For the next three days we tour the land in which Alexander was born, raised and conquered the world (as they knew it then) and was finally buried alongside his father King Phillip ll.
The first two day’s we base ourselves in Vergina. Known as Aigai in ancient times it is the recently discovered (1977) site of the magnificent tombs of the Macedonian royal family, King Philip ll, father of Alexander the Great.
The museum built inside the burial chamber known as the Great tumulus contains some of the most spectacular gold objects found in ancient Greece, including gold caskets in which the bones of Philip ll and Alexander were buried.
Inside the domed roof of the museum you get a real sense of the scale and feel of the tumulus with passageway’s leading to the tombs. The marbled door temples are closed but you can walk down a passageway to the entrance. Outside is a model of the chamber with descriptions of what was found inside, items such as paintings, tools, weapons, a full set of armour, jewellery, eating utensils, dishes, wine jugs etc., all the things that would be needed in their next life. The youngest wife or concubine also willingly went to their death and was buried with him so as to join the King in his next life.
Alexander was the son of King Phillip ll, and both were born and raised in the village of Pella and it was from the royal palace there that in 338 BC Phillip ll left to conquer Greece.

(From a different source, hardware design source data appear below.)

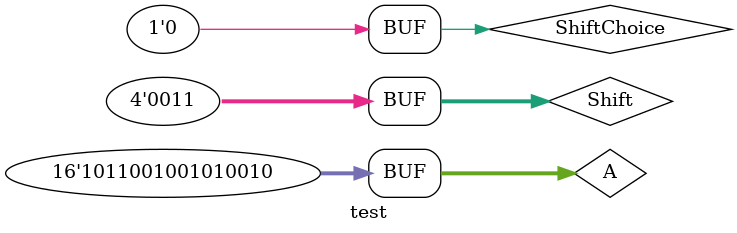
<source format=v>
`include "UniversalBarrelShifter.v"

module test;

reg ShiftChoice;
reg [4:1] Shift;
reg [16:1] A;

wire [16:1] out;

UniversalBarrelShifter ubs (A, Shift, ShiftChoice, out);

initial begin
    $monitor($time, ": A: %b (%d), Shift: %b (%d), out: %b (%d)", 
    A, A, Shift, Shift, out, out
    );
end

initial begin
    ShiftChoice = 1'b0;
    Shift = 4'b0011;
    A = 16'b1011001001010010; 
end

endmodule
</source>
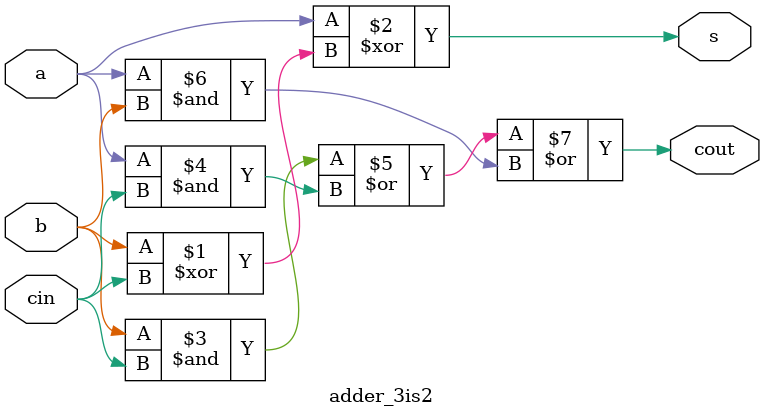
<source format=v>
module adder_3is2(
input a,
input b,
input cin,
output s,
output cout);
assign s = a ^ ( b ^ cin );
assign cout = (b & cin) | (a & cin) | (a & b);
endmodule

</source>
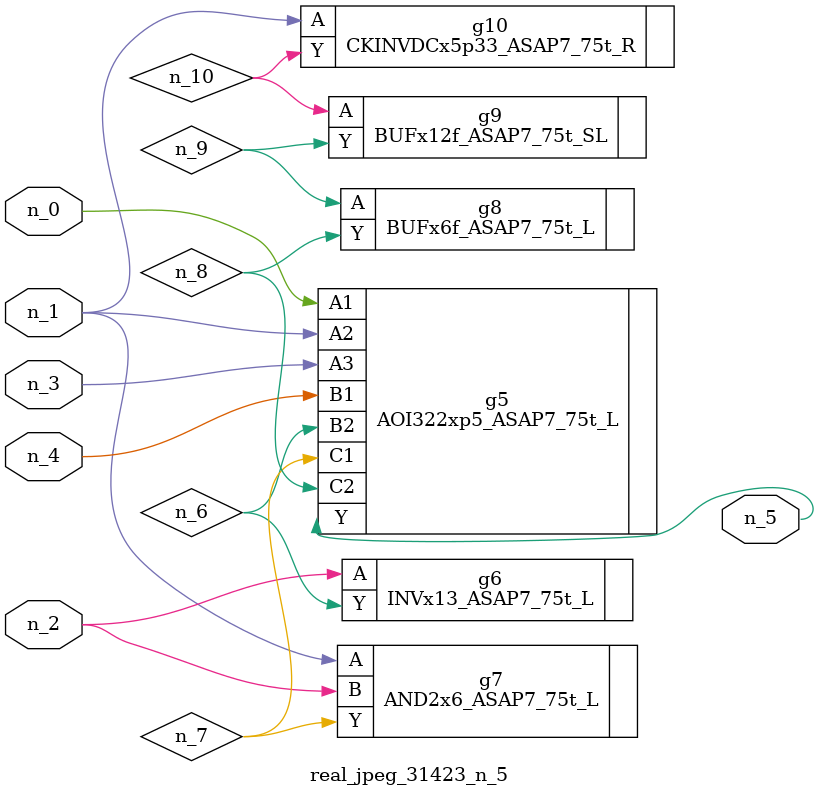
<source format=v>
module real_jpeg_31423_n_5 (n_4, n_0, n_1, n_2, n_3, n_5);

input n_4;
input n_0;
input n_1;
input n_2;
input n_3;

output n_5;

wire n_8;
wire n_6;
wire n_7;
wire n_10;
wire n_9;

AOI322xp5_ASAP7_75t_L g5 ( 
.A1(n_0),
.A2(n_1),
.A3(n_3),
.B1(n_4),
.B2(n_6),
.C1(n_7),
.C2(n_8),
.Y(n_5)
);

AND2x6_ASAP7_75t_L g7 ( 
.A(n_1),
.B(n_2),
.Y(n_7)
);

CKINVDCx5p33_ASAP7_75t_R g10 ( 
.A(n_1),
.Y(n_10)
);

INVx13_ASAP7_75t_L g6 ( 
.A(n_2),
.Y(n_6)
);

BUFx6f_ASAP7_75t_L g8 ( 
.A(n_9),
.Y(n_8)
);

BUFx12f_ASAP7_75t_SL g9 ( 
.A(n_10),
.Y(n_9)
);


endmodule
</source>
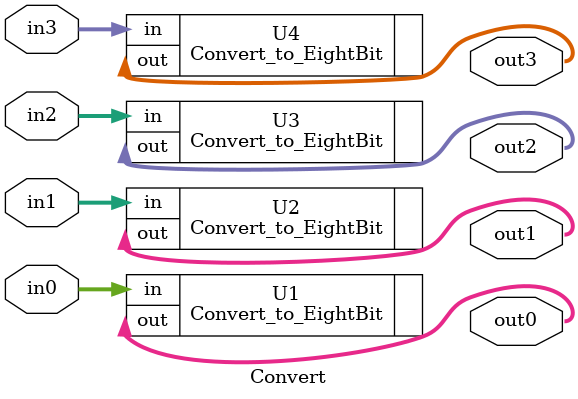
<source format=v>
`timescale 1ns / 1ps



module Convert(input [3:0] in0,  input [3:0] in1, input [3:0] in2, input [3:0] in3, output [7:0] out0, output [7:0] out1, output [7:0] out2, output [7:0] out3);
Convert_to_EightBit U1(.in(in0), .out(out0));
Convert_to_EightBit U2(.in(in1), .out(out1));
Convert_to_EightBit U3(.in(in2), .out(out2));
Convert_to_EightBit U4(.in(in3), .out(out3));
endmodule

</source>
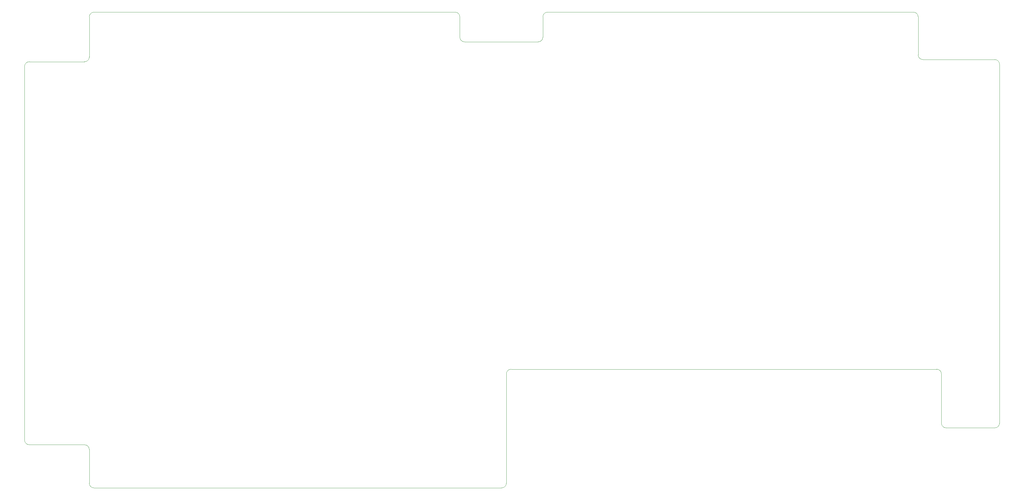
<source format=gbr>
%TF.GenerationSoftware,KiCad,Pcbnew,5.1.10-88a1d61d58~88~ubuntu20.04.1*%
%TF.CreationDate,2021-06-04T13:37:27+07:00*%
%TF.ProjectId,Schema_and_PCB,53636865-6d61-45f6-916e-645f5043422e,v0.1*%
%TF.SameCoordinates,Original*%
%TF.FileFunction,Profile,NP*%
%FSLAX46Y46*%
G04 Gerber Fmt 4.6, Leading zero omitted, Abs format (unit mm)*
G04 Created by KiCad (PCBNEW 5.1.10-88a1d61d58~88~ubuntu20.04.1) date 2021-06-04 13:37:27*
%MOMM*%
%LPD*%
G01*
G04 APERTURE LIST*
%TA.AperFunction,Profile*%
%ADD10C,0.100000*%
%TD*%
G04 APERTURE END LIST*
D10*
X64568200Y-201434700D02*
G75*
G02*
X63145800Y-200012300I0J1422400D01*
G01*
X81216500Y-201434700D02*
G75*
G02*
X82638900Y-202857100I0J-1422400D01*
G01*
X84061300Y-214439500D02*
G75*
G02*
X82638900Y-213017100I0J1422400D01*
G01*
X208237100Y-213017100D02*
G75*
G02*
X206814700Y-214439500I-1422400J0D01*
G01*
X208237100Y-180092600D02*
G75*
G02*
X209659500Y-178670200I1422400J0D01*
G01*
X337820000Y-178670200D02*
G75*
G02*
X339242400Y-180092600I0J-1422400D01*
G01*
X340664800Y-196354700D02*
G75*
G02*
X339242400Y-194932300I0J1422400D01*
G01*
X356735000Y-194932300D02*
G75*
G02*
X355312600Y-196354700I-1422400J0D01*
G01*
X355312600Y-85394800D02*
G75*
G02*
X356735000Y-86817200I0J-1422400D01*
G01*
X333654400Y-85394800D02*
G75*
G02*
X332232000Y-83972400I0J1422400D01*
G01*
X330809600Y-71107300D02*
G75*
G02*
X332232000Y-72529700I0J-1422400D01*
G01*
X219227400Y-72529700D02*
G75*
G02*
X220649800Y-71107300I1422400J0D01*
G01*
X219227400Y-78651100D02*
G75*
G02*
X217805000Y-80073500I-1422400J0D01*
G01*
X192798700Y-71107300D02*
G75*
G02*
X194221100Y-72529700I0J-1422400D01*
G01*
X195643500Y-80073500D02*
G75*
G02*
X194221100Y-78651100I0J1422400D01*
G01*
X82651600Y-72529700D02*
G75*
G02*
X84074000Y-71107300I1422400J0D01*
G01*
X63145800Y-87464900D02*
G75*
G02*
X64568200Y-86042500I1422400J0D01*
G01*
X82651600Y-84620100D02*
G75*
G02*
X81229200Y-86042500I-1422400J0D01*
G01*
X356735000Y-86817200D02*
X356735000Y-194932300D01*
X333654400Y-85394800D02*
X355312600Y-85394800D01*
X332232000Y-72529700D02*
X332232000Y-83972400D01*
X220649800Y-71107300D02*
X330809600Y-71107300D01*
X219227400Y-78651100D02*
X219227400Y-72529700D01*
X195643500Y-80073500D02*
X217805000Y-80073500D01*
X194221100Y-72529700D02*
X194221100Y-78651100D01*
X84074000Y-71107300D02*
X192798700Y-71107300D01*
X82651600Y-84620100D02*
X82651600Y-72529700D01*
X64568200Y-86042500D02*
X81229200Y-86042500D01*
X63145800Y-200012300D02*
X63145800Y-87464900D01*
X81216500Y-201434700D02*
X64568200Y-201434700D01*
X82638900Y-213017100D02*
X82638900Y-202857100D01*
X206814700Y-214439500D02*
X84061300Y-214439500D01*
X208237100Y-180092600D02*
X208237100Y-213017100D01*
X337820000Y-178670200D02*
X209659500Y-178670200D01*
X339242400Y-194932300D02*
X339242400Y-180092600D01*
X355312600Y-196354700D02*
X340664800Y-196354700D01*
M02*

</source>
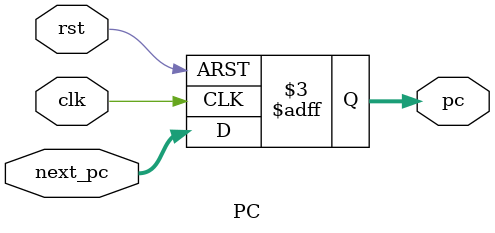
<source format=v>
module PC(
	input			clk,
	input			rst,
	input		[31:0]	next_pc,
	output	reg	[31:0]	pc
);
initial pc = 0;

always @(posedge clk or posedge rst)	begin
	case (rst)
		1'b1:	 pc <= 0;
		1'b0:	 pc <= next_pc;
		default: pc <= 0;
	endcase
end

endmodule 


</source>
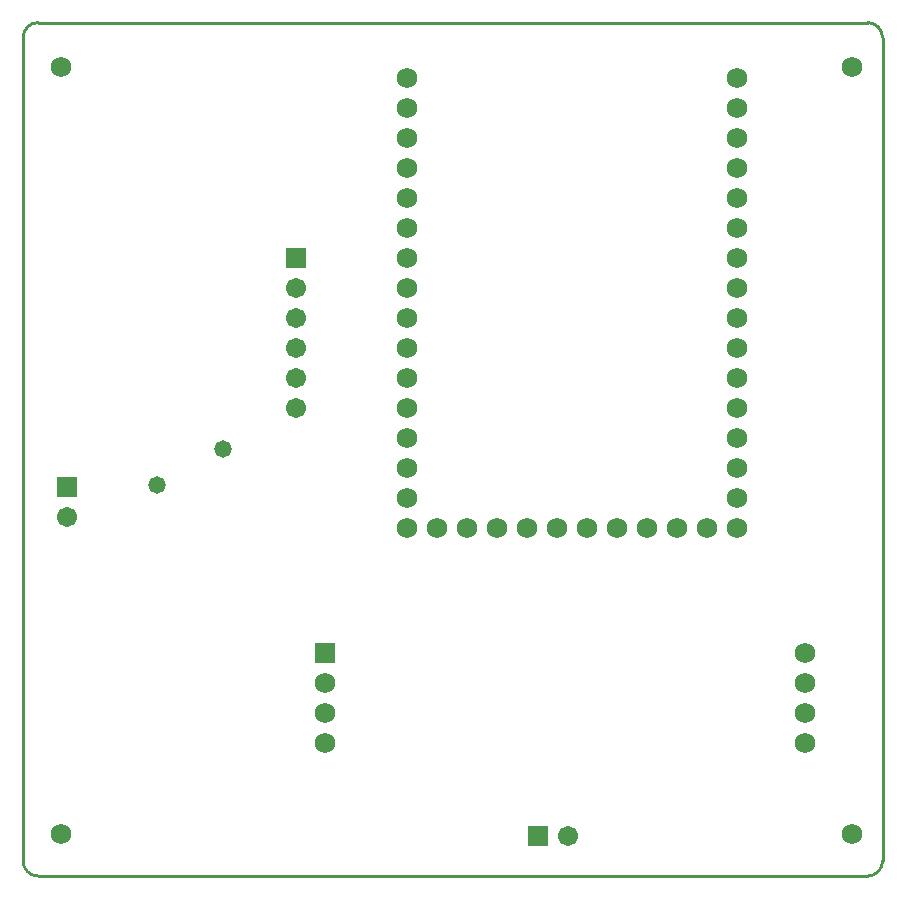
<source format=gbs>
G04 Layer_Color=16711935*
%FSLAX25Y25*%
%MOIN*%
G70*
G01*
G75*
%ADD14C,0.01000*%
%ADD27C,0.06800*%
%ADD28R,0.06800X0.06800*%
%ADD29C,0.06706*%
%ADD30R,0.06706X0.06706*%
%ADD31R,0.06706X0.06706*%
%ADD32C,0.05800*%
D14*
X392000Y395500D02*
G03*
X387000Y400500I-5000J0D01*
G01*
Y116000D02*
G03*
X392000Y121000I0J5000D01*
G01*
X105500D02*
G03*
X110500Y116000I5000J0D01*
G01*
Y400500D02*
G03*
X105500Y395500I0J-5000D01*
G01*
X280000Y400500D02*
X387000D01*
X392000Y121000D02*
Y395500D01*
X110500Y116000D02*
X387000D01*
X105500Y121000D02*
Y395500D01*
X110500Y400500D02*
X281500D01*
D27*
X366000Y190500D02*
D03*
Y180500D02*
D03*
Y170500D02*
D03*
Y160500D02*
D03*
X206000D02*
D03*
Y170500D02*
D03*
Y180500D02*
D03*
X343500Y382000D02*
D03*
Y372000D02*
D03*
Y362000D02*
D03*
Y352000D02*
D03*
Y342000D02*
D03*
Y332000D02*
D03*
Y322000D02*
D03*
Y312000D02*
D03*
Y302000D02*
D03*
Y292000D02*
D03*
Y282000D02*
D03*
Y272000D02*
D03*
Y262000D02*
D03*
Y252000D02*
D03*
Y242000D02*
D03*
Y232000D02*
D03*
X333500D02*
D03*
X323500D02*
D03*
X313500D02*
D03*
X303500D02*
D03*
X293500D02*
D03*
X283500D02*
D03*
X273500D02*
D03*
X263500D02*
D03*
X253500D02*
D03*
X243500D02*
D03*
X233500Y382000D02*
D03*
Y372000D02*
D03*
Y362000D02*
D03*
Y352000D02*
D03*
Y342000D02*
D03*
Y332000D02*
D03*
Y322000D02*
D03*
Y312000D02*
D03*
Y302000D02*
D03*
Y292000D02*
D03*
Y282000D02*
D03*
Y272000D02*
D03*
Y262000D02*
D03*
Y252000D02*
D03*
Y242000D02*
D03*
Y232000D02*
D03*
X118110Y129921D02*
D03*
X381890D02*
D03*
X118110Y385827D02*
D03*
X381890D02*
D03*
D28*
X206000Y190500D02*
D03*
D29*
X120000Y235650D02*
D03*
X196500Y272047D02*
D03*
Y282047D02*
D03*
Y292047D02*
D03*
Y302047D02*
D03*
Y312047D02*
D03*
X287000Y129500D02*
D03*
D30*
X120000Y245650D02*
D03*
X196500Y322047D02*
D03*
D31*
X277000Y129500D02*
D03*
D32*
X150000Y246500D02*
D03*
X172000Y258500D02*
D03*
M02*

</source>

After King Philip died from battle injuries some years later, Alexander at the age of 20 years became king, and marched all the way to India, conquering everything in his path, fulfilling his father Philip’s plans to defeat the Persians in Asia, and creating the largest empire the ancient world had ever seen. An empire that extended to India in the east and Egypt in the south.
He died in Babylon under mysterious circumstances at the young age of 33 years, and his body returned to the royal tombs Vergina to be buried next to his father.
Alexander was undefeated in battle and is considered one of history’s most successful military leaders.
This is honestly one of the best museums we have seen in a long time.
Our next stop is Pella, where from my bedroom window I look at the ruins of what was the largest agora in the ancient world, where Alexander lived, and was tutored by the great philosopher, Aristotle.
In Alexanders days the landscape was very different from now. Then the palace overlooked both the plain and the channel which bought supplies from around Europe into it’s bustling harbour, and from where their ships sailed off to conquer new lands. Now the waters have sadly dried up, and the hill overlooks the peaceful and still fertile fields growing canola, wheat and other crops.
Vergina and Pella will outlive us all. Over two and half thousand years of war, invasion and savage attacks are etched into the ruins, burial mounds and tombs here. And still they remain, partly due to the fantastic excavation works and archaeological digs of the passionate people that thankfully come to work here.